> **TASK DESCRIPTION**: Recast all of the following entries as a numbered list, leaving out any blank lines.

Measurement reading data:
:::::

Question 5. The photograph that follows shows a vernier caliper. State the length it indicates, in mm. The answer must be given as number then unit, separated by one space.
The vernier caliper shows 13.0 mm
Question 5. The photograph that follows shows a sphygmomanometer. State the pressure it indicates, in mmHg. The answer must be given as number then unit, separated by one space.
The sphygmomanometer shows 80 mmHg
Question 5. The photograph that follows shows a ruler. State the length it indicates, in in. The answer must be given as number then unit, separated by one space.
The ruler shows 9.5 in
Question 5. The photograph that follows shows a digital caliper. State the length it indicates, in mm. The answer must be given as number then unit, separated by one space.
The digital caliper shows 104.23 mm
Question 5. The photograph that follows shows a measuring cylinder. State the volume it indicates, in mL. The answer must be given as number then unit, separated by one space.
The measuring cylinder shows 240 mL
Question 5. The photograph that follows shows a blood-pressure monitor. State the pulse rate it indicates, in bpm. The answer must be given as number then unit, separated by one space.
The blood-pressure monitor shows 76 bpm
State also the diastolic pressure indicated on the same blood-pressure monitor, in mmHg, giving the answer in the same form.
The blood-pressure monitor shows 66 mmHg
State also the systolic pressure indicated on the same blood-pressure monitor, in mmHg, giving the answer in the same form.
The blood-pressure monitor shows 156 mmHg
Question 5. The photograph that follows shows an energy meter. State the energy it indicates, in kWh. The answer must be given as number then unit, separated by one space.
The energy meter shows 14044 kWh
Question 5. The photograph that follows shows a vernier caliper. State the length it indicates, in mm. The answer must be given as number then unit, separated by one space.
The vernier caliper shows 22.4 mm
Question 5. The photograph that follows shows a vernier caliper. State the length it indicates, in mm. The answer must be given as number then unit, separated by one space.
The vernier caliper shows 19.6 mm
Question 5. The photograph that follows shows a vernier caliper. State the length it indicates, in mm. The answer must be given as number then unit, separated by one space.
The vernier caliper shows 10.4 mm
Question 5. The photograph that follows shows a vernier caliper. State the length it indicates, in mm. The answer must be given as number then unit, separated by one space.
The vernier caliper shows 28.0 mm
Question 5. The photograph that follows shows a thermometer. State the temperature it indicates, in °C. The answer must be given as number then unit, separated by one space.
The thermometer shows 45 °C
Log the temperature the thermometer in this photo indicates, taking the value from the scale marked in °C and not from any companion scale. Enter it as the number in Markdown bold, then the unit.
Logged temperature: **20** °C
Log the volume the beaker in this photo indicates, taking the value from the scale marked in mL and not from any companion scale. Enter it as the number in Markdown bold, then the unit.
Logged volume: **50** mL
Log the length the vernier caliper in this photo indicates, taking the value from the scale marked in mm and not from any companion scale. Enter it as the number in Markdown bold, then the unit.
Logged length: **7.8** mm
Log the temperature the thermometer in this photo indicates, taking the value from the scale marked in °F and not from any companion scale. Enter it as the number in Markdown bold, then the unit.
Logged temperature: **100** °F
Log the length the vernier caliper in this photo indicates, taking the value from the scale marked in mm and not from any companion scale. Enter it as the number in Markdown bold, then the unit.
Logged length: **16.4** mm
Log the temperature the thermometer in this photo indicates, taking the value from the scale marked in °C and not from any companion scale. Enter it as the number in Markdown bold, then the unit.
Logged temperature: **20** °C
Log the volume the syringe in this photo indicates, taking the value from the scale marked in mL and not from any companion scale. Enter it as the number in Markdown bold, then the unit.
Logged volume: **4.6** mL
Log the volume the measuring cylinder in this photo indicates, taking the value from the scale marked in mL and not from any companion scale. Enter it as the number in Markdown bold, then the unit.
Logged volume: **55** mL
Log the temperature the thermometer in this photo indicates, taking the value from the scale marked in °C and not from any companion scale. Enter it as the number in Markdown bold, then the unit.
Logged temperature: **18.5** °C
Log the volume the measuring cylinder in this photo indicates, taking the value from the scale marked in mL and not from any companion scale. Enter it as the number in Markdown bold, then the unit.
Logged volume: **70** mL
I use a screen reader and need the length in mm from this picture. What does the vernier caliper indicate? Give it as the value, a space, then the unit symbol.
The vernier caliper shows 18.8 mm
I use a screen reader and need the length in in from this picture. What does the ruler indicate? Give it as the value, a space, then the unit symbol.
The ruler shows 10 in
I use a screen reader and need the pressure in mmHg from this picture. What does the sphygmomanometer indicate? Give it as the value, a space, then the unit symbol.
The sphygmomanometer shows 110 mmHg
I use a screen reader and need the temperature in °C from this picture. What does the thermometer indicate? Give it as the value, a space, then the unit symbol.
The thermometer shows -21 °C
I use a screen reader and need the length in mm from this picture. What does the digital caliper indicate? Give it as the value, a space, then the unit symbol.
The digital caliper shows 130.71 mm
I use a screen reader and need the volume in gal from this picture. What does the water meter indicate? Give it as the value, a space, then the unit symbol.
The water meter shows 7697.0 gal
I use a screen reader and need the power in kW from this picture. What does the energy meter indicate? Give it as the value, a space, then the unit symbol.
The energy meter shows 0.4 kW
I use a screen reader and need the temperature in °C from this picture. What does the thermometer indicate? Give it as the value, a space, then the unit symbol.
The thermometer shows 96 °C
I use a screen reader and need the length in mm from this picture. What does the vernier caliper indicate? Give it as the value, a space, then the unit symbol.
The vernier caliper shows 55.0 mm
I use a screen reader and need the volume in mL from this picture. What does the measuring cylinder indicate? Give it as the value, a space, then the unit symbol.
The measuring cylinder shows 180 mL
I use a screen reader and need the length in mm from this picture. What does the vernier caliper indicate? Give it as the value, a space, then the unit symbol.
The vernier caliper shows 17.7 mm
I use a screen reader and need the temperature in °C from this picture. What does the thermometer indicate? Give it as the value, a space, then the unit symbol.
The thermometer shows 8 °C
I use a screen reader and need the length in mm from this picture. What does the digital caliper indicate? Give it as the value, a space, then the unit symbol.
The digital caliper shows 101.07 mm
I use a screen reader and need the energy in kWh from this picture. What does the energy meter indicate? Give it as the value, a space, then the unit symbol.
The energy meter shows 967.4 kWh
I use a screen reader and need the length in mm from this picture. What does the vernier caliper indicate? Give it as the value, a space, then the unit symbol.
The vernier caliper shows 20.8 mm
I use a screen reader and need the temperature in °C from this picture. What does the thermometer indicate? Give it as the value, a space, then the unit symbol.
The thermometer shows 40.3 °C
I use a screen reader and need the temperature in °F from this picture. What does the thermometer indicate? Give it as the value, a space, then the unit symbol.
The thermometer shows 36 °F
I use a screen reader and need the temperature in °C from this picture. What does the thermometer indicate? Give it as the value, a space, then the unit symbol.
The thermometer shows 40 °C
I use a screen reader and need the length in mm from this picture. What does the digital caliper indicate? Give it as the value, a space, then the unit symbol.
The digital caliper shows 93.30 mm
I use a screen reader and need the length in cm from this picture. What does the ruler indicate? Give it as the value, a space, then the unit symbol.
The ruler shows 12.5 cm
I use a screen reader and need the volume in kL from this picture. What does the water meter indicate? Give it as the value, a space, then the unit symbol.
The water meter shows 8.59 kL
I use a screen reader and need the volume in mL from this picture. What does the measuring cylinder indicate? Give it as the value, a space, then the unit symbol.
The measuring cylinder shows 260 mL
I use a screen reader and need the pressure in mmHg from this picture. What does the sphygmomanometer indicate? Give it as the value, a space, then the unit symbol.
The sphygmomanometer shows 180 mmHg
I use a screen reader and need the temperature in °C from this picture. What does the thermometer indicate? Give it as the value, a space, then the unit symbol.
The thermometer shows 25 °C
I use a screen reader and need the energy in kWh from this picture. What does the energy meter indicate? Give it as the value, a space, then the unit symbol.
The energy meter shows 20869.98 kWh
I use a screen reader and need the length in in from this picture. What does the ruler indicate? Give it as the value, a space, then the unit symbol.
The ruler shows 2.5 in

:::::

> **RESPONSE BELOW**:
1. Question 5. The photograph that follows shows a vernier caliper. State the length it indicates, in mm. The answer must be given as number then unit, separated by one space.
2. The vernier caliper shows 13.0 mm
3. Question 5. The photograph that follows shows a sphygmomanometer. State the pressure it indicates, in mmHg. The answer must be given as number then unit, separated by one space.
4. The sphygmomanometer shows 80 mmHg
5. Question 5. The photograph that follows shows a ruler. State the length it indicates, in in. The answer must be given as number then unit, separated by one space.
6. The ruler shows 9.5 in
7. Question 5. The photograph that follows shows a digital caliper. State the length it indicates, in mm. The answer must be given as number then unit, separated by one space.
8. The digital caliper shows 104.23 mm
9. Question 5. The photograph that follows shows a measuring cylinder. State the volume it indicates, in mL. The answer must be given as number then unit, separated by one space.
10. The measuring cylinder shows 240 mL
11. Question 5. The photograph that follows shows a blood-pressure monitor. State the pulse rate it indicates, in bpm. The answer must be given as number then unit, separated by one space.
12. The blood-pressure monitor shows 76 bpm
13. State also the diastolic pressure indicated on the same blood-pressure monitor, in mmHg, giving the answer in the same form.
14. The blood-pressure monitor shows 66 mmHg
15. State also the systolic pressure indicated on the same blood-pressure monitor, in mmHg, giving the answer in the same form.
16. The blood-pressure monitor shows 156 mmHg
17. Question 5. The photograph that follows shows an energy meter. State the energy it indicates, in kWh. The answer must be given as number then unit, separated by one space.
18. The energy meter shows 14044 kWh
19. Question 5. The photograph that follows shows a vernier caliper. State the length it indicates, in mm. The answer must be given as number then unit, separated by one space.
20. The vernier caliper shows 22.4 mm
21. Question 5. The photograph that follows shows a vernier caliper. State the length it indicates, in mm. The answer must be given as number then unit, separated by one space.
22. The vernier caliper shows 19.6 mm
23. Question 5. The photograph that follows shows a vernier caliper. State the length it indicates, in mm. The answer must be given as number then unit, separated by one space.
24. The vernier caliper shows 10.4 mm
25. Question 5. The photograph that follows shows a vernier caliper. State the length it indicates, in mm. The answer must be given as number then unit, separated by one space.
26. The vernier caliper shows 28.0 mm
27. Question 5. The photograph that follows shows a thermometer. State the temperature it indicates, in °C. The answer must be given as number then unit, separated by one space.
28. The thermometer shows 45 °C
29. Log the temperature the thermometer in this photo indicates, taking the value from the scale marked in °C and not from any companion scale. Enter it as the number in Markdown bold, then the unit.
30. Logged temperature: **20** °C
31. Log the volume the beaker in this photo indicates, taking the value from the scale marked in mL and not from any companion scale. Enter it as the number in Markdown bold, then the unit.
32. Logged volume: **50** mL
33. Log the length the vernier caliper in this photo indicates, taking the value from the scale marked in mm and not from any companion scale. Enter it as the number in Markdown bold, then the unit.
34. Logged length: **7.8** mm
35. Log the temperature the thermometer in this photo indicates, taking the value from the scale marked in °F and not from any companion scale. Enter it as the number in Markdown bold, then the unit.
36. Logged temperature: **100** °F
37. Log the length the vernier caliper in this photo indicates, taking the value from the scale marked in mm and not from any companion scale. Enter it as the number in Markdown bold, then the unit.
38. Logged length: **16.4** mm
39. Log the temperature the thermometer in this photo indicates, taking the value from the scale marked in °C and not from any companion scale. Enter it as the number in Markdown bold, then the unit.
40. Logged temperature: **20** °C
41. Log the volume the syringe in this photo indicates, taking the value from the scale marked in mL and not from any companion scale. Enter it as the number in Markdown bold, then the unit.
42. Logged volume: **4.6** mL
43. Log the volume the measuring cylinder in this photo indicates, taking the value from the scale marked in mL and not from any companion scale. Enter it as the number in Markdown bold, then the unit.
44. Logged volume: **55** mL
45. Log the temperature the thermometer in this photo indicates, taking the value from the scale marked in °C and not from any companion scale. Enter it as the number in Markdown bold, then the unit.
46. Logged temperature: **18.5** °C
47. Log the volume the measuring cylinder in this photo indicates, taking the value from the scale marked in mL and not from any companion scale. Enter it as the number in Markdown bold, then the unit.
48. Logged volume: **70** mL
49. I use a screen reader and need the length in mm from this picture. What does the vernier caliper indicate? Give it as the value, a space, then the unit symbol.
50. The vernier caliper shows 18.8 mm
51. I use a screen reader and need the length in in from this picture. What does the ruler indicate? Give it as the value, a space, then the unit symbol.
52. The ruler shows 10 in
53. I use a screen reader and need the pressure in mmHg from this picture. What does the sphygmomanometer indicate? Give it as the value, a space, then the unit symbol.
54. The sphygmomanometer shows 110 mmHg
55. I use a screen reader and need the temperature in °C from this picture. What does the thermometer indicate? Give it as the value, a space, then the unit symbol.
56. The thermometer shows -21 °C
57. I use a screen reader and need the length in mm from this picture. What does the digital caliper indicate? Give it as the value, a space, then the unit symbol.
58. The digital caliper shows 130.71 mm
59. I use a screen reader and need the volume in gal from this picture. What does the water meter indicate? Give it as the value, a space, then the unit symbol.
60. The water meter shows 7697.0 gal
61. I use a screen reader and need the power in kW from this picture. What does the energy meter indicate? Give it as the value, a space, then the unit symbol.
62. The energy meter shows 0.4 kW
63. I use a screen reader and need the temperature in °C from this picture. What does the thermometer indicate? Give it as the value, a space, then the unit symbol.
64. The thermometer shows 96 °C
65. I use a screen reader and need the length in mm from this picture. What does the vernier caliper indicate? Give it as the value, a space, then the unit symbol.
66. The vernier caliper shows 55.0 mm
67. I use a screen reader and need the volume in mL from this picture. What does the measuring cylinder indicate? Give it as the value, a space, then the unit symbol.
68. The measuring cylinder shows 180 mL
69. I use a screen reader and need the length in mm from this picture. What does the vernier caliper indicate? Give it as the value, a space, then the unit symbol.
70. The vernier caliper shows 17.7 mm
71. I use a screen reader and need the temperature in °C from this picture. What does the thermometer indicate? Give it as the value, a space, then the unit symbol.
72. The thermometer shows 8 °C
73. I use a screen reader and need the length in mm from this picture. What does the digital caliper indicate? Give it as the value, a space, then the unit symbol.
74. The digital caliper shows 101.07 mm
75. I use a screen reader and need the energy in kWh from this picture. What does the energy meter indicate? Give it as the value, a space, then the unit symbol.
76. The energy meter shows 967.4 kWh
77. I use a screen reader and need the length in mm from this picture. What does the vernier caliper indicate? Give it as the value, a space, then the unit symbol.
78. The vernier caliper shows 20.8 mm
79. I use a screen reader and need the temperature in °C from this picture. What does the thermometer indicate? Give it as the value, a space, then the unit symbol.
80. The thermometer shows 40.3 °C
81. I use a screen reader and need the temperature in °F from this picture. What does the thermometer indicate? Give it as the value, a space, then the unit symbol.
82. The thermometer shows 36 °F
83. I use a screen reader and need the temperature in °C from this picture. What does the thermometer indicate? Give it as the value, a space, then the unit symbol.
84. The thermometer shows 40 °C
85. I use a screen reader and need the length in mm from this picture. What does the digital caliper indicate? Give it as the value, a space, then the unit symbol.
86. The digital caliper shows 93.30 mm
87. I use a screen reader and need the length in cm from this picture. What does the ruler indicate? Give it as the value, a space, then the unit symbol.
88. The ruler shows 12.5 cm
89. I use a screen reader and need the volume in kL from this picture. What does the water meter indicate? Give it as the value, a space, then the unit symbol.
90. The water meter shows 8.59 kL
91. I use a screen reader and need the volume in mL from this picture. What does the measuring cylinder indicate? Give it as the value, a space, then the unit symbol.
92. The measuring cylinder shows 260 mL
93. I use a screen reader and need the pressure in mmHg from this picture. What does the sphygmomanometer indicate? Give it as the value, a space, then the unit symbol.
94. The sphygmomanometer shows 180 mmHg
95. I use a screen reader and need the temperature in °C from this picture. What does the thermometer indicate? Give it as the value, a space, then the unit symbol.
96. The thermometer shows 25 °C
97. I use a screen reader and need the energy in kWh from this picture. What does the energy meter indicate? Give it as the value, a space, then the unit symbol.
98. The energy meter shows 20869.98 kWh
99. I use a screen reader and need the length in in from this picture. What does the ruler indicate? Give it as the value, a space, then the unit symbol.
100. The ruler shows 2.5 in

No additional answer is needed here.